Sr. Natalie: I’m just so grateful that I’m here in Sparkill number one. I look at all that Sparkill has to offer me and has offered me through all the years. And to be in Sparkill in the infirmary, it’s a blessing. How many congregations don’t have an infirmary like that? I have a lot of companions. I’m still able to take my walker and annoy everybody during the day. I am enjoying myself because I can still move around a little bit.

Sr. Jeanne: And you can go down for your meals and be with other people, be with the community. So, it’s integrated.

Sr. Natalie: That’s very important.

Sr. Jeanne: Is there anything as time has gone by and you’re a little less active or had health challenges, is there anything that helps you? What helps you in your life to get through?

Sr. Natalie:  All I know is praying and asking God to be with me as I go. I enjoy just going around socializing with the nuns on my floor. I really do. I make some of them laugh.

Sr. Jeanne: So being social is important to you.

Sr. Natalie:   Very important.

Sr. Jeanne: That’s good advice, try and stay social as much as possible.

Sr. Natalie:   I try to give them a laugh every now and then.

Sr.
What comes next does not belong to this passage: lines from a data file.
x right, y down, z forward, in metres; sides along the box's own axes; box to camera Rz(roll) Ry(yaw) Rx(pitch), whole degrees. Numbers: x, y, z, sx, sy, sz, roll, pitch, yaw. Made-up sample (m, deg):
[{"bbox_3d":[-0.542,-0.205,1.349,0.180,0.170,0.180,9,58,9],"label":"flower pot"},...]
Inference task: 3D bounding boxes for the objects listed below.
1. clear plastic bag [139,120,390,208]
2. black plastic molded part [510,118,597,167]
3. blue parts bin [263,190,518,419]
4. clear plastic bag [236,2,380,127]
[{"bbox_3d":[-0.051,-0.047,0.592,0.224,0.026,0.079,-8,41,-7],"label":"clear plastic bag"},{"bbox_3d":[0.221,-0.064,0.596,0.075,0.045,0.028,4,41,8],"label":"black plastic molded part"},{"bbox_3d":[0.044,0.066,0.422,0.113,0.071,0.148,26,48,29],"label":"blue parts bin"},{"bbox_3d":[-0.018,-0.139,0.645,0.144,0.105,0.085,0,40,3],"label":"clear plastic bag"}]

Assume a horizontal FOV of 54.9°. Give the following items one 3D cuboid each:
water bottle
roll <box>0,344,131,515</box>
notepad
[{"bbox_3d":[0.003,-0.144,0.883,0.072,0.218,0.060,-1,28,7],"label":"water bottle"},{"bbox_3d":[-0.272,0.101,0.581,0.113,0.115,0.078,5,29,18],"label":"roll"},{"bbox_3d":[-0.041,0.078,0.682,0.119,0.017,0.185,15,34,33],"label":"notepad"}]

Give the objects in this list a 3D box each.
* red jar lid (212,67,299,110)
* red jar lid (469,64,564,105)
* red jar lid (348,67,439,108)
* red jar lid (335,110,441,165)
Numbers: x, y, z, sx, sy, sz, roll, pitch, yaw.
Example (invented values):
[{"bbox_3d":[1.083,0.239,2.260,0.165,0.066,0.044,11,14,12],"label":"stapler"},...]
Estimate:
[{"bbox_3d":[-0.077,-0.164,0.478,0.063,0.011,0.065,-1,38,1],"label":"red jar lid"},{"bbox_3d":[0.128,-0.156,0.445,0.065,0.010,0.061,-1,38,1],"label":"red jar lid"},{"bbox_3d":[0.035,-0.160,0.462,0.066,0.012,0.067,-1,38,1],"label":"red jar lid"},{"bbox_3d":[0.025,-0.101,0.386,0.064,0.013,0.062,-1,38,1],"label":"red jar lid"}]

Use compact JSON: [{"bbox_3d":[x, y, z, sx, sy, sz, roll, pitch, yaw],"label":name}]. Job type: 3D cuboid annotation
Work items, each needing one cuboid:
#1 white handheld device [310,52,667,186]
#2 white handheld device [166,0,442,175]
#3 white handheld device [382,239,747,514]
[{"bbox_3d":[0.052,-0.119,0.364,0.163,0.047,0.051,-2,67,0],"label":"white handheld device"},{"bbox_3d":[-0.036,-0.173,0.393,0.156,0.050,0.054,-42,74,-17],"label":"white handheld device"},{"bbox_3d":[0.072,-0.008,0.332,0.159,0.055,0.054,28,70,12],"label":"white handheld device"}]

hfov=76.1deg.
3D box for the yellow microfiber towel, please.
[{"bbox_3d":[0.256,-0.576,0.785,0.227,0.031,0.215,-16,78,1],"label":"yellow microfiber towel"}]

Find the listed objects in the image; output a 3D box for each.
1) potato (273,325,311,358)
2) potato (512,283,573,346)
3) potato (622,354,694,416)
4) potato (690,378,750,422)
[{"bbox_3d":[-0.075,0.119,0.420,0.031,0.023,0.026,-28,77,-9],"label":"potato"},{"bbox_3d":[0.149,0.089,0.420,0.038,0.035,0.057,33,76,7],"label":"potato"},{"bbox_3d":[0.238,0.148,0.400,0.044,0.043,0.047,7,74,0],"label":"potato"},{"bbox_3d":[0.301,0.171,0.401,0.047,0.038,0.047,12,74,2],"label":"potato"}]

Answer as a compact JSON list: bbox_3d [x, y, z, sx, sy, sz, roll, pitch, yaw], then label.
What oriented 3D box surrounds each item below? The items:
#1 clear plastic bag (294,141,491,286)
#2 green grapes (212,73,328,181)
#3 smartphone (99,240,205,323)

Muriel: So, being with all kinds of people, at different levels of disability and all, I learned from that, and I found that was a blessing. And they were giving to me just by being who they are and being in that day room.

Sr. Jeanne: So once again the circle. So, if I’m a Sister sitting in Siena Hall with severe memory loss, I’m still giving.

Sr. Muriel: Yes.

Sr. Jeanne:  So, it’s not that the giving ever ends, it’s just different. So, it’s a misnomer that you ever stop giving.

Sr. Natalie: Your presence among the nuns is giving and that’s very important, let me tell you.